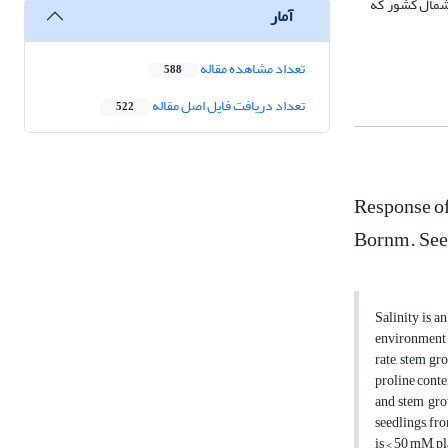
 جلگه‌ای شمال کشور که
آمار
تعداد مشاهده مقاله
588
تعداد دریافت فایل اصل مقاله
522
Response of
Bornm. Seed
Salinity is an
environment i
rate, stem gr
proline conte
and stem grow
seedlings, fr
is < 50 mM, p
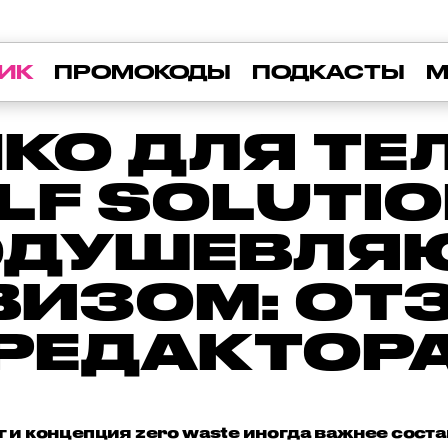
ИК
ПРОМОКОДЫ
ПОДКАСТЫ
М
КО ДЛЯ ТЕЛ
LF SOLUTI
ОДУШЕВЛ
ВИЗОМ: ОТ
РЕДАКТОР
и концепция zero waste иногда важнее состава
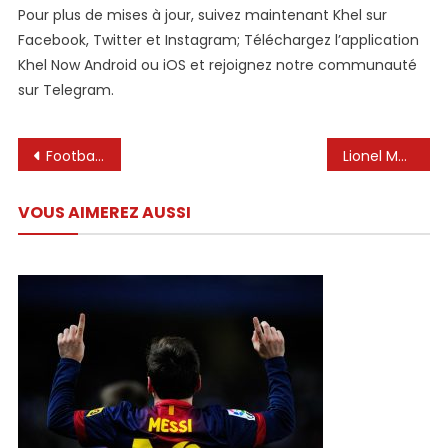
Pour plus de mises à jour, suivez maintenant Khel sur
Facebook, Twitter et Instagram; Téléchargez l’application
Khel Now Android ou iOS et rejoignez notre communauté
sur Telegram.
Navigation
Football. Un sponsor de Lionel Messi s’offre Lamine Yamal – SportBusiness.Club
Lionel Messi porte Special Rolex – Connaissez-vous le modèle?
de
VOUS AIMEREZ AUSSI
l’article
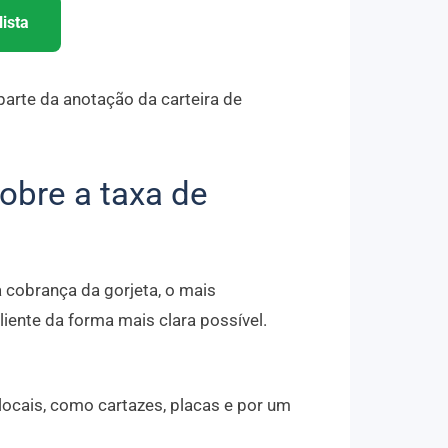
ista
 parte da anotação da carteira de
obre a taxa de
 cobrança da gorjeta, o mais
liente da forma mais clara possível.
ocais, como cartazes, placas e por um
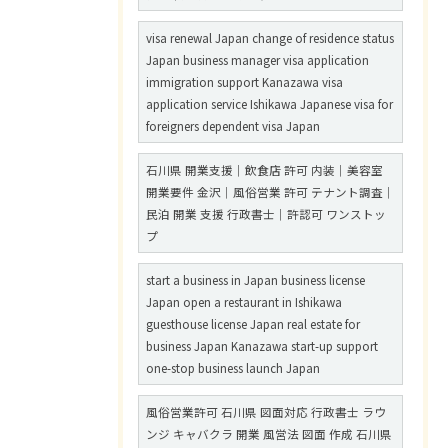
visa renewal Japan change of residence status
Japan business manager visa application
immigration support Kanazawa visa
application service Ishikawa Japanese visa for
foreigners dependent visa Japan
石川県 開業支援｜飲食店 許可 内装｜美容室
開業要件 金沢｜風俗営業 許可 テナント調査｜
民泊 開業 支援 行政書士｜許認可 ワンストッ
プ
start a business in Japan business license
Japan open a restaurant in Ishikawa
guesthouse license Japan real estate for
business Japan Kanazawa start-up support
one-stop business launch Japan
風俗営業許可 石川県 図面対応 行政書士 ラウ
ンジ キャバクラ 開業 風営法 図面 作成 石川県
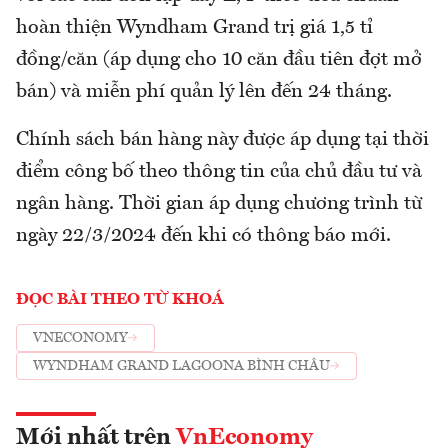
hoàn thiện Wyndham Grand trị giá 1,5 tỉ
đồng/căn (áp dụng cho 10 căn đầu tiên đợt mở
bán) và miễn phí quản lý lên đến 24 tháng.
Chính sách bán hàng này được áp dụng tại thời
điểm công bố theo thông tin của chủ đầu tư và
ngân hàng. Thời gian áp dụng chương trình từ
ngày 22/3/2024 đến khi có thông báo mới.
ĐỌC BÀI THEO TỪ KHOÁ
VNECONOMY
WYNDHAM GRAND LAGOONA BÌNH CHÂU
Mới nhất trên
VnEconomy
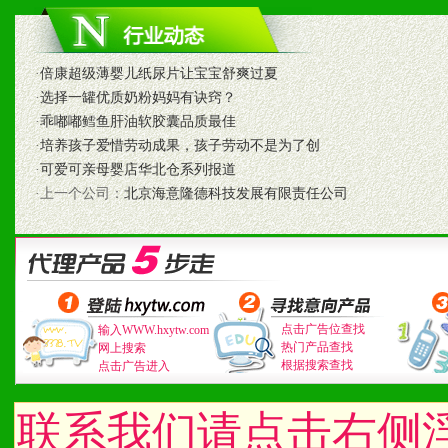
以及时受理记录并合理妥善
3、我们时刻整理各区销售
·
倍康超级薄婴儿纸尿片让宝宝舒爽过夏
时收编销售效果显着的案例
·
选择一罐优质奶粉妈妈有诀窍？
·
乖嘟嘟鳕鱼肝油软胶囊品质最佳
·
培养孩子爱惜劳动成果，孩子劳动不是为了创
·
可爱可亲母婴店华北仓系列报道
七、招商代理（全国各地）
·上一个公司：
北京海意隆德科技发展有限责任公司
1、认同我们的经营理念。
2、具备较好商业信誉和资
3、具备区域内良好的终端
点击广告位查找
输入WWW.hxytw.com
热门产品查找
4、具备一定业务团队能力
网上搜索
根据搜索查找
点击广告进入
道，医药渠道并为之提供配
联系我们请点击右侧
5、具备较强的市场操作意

______________________________

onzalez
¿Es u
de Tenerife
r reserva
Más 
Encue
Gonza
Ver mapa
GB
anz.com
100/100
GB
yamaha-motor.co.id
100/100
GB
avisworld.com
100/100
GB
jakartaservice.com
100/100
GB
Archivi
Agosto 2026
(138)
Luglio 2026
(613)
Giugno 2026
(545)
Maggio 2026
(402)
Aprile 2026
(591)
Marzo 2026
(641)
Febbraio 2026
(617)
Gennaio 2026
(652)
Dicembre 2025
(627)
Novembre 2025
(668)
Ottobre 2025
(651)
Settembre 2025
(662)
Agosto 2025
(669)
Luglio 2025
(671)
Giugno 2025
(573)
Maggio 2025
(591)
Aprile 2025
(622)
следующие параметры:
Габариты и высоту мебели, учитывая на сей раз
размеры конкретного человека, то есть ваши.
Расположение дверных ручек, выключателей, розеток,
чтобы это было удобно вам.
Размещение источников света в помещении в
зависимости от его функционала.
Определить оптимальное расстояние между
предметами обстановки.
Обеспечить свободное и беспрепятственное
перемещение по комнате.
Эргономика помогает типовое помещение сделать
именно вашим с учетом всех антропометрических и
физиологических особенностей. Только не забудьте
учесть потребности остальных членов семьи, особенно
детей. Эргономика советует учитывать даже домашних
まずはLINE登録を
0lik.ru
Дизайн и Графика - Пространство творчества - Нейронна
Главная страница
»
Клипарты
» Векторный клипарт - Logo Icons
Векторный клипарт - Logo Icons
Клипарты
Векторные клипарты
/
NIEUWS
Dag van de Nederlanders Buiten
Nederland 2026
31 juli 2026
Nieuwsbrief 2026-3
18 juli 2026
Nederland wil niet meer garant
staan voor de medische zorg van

______________________________

Reproduce the records above from the line with "Pour plus de" to the line with "Football. Un sponsor", substituting "WhatsApp" for "Telegram" and leaving everything else unchanged.

RESPONSE TO THIS TASK:
Pour plus de mises à jour, suivez maintenant Khel sur
Facebook, Twitter et Instagram; Téléchargez l’application
Khel Now Android ou iOS et rejoignez notre communauté
sur WhatsApp.
Navigation
Football. Un sponsor de Lionel Messi s’offre Lamine Yamal – SportBusiness.Club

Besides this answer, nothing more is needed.